_Exercise requirements_
Look through the material and copy each line holding "none".

_Stored data_
-*-*-

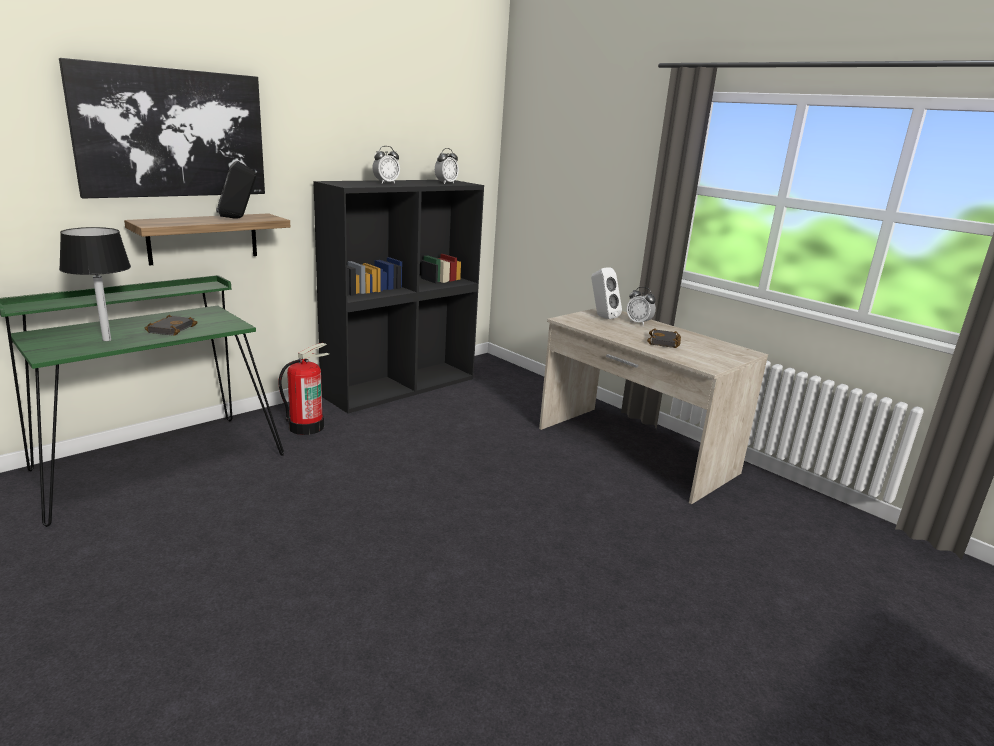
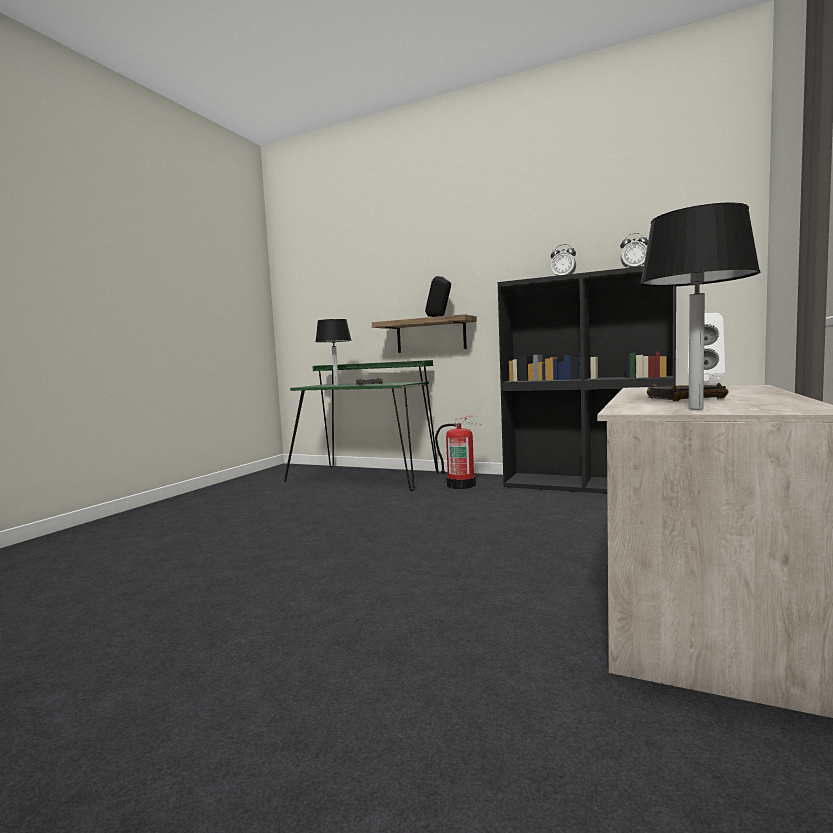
camera: 70 degrees right, 15 degrees down
(172, 133) = (415, 267): picture -> none
(638, 323) = (740, 391): alarm clock -> none
(717, 358) = (695, 408): none -> black table lamp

-*-*-

_Solution to the exercise_
(172, 133) = (415, 267): picture -> none
(638, 323) = (740, 391): alarm clock -> none
(717, 358) = (695, 408): none -> black table lamp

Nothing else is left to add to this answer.